Output the records exactly. Include every line.
═════ Data for processing
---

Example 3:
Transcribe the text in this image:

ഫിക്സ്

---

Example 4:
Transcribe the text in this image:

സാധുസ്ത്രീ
══════════
**Exercise result:**
---

Example 3:
Transcribe the text in this image:

ഫിക്സ്

---

Example 4:
Transcribe the text in this image:

സാധുസ്ത്രീ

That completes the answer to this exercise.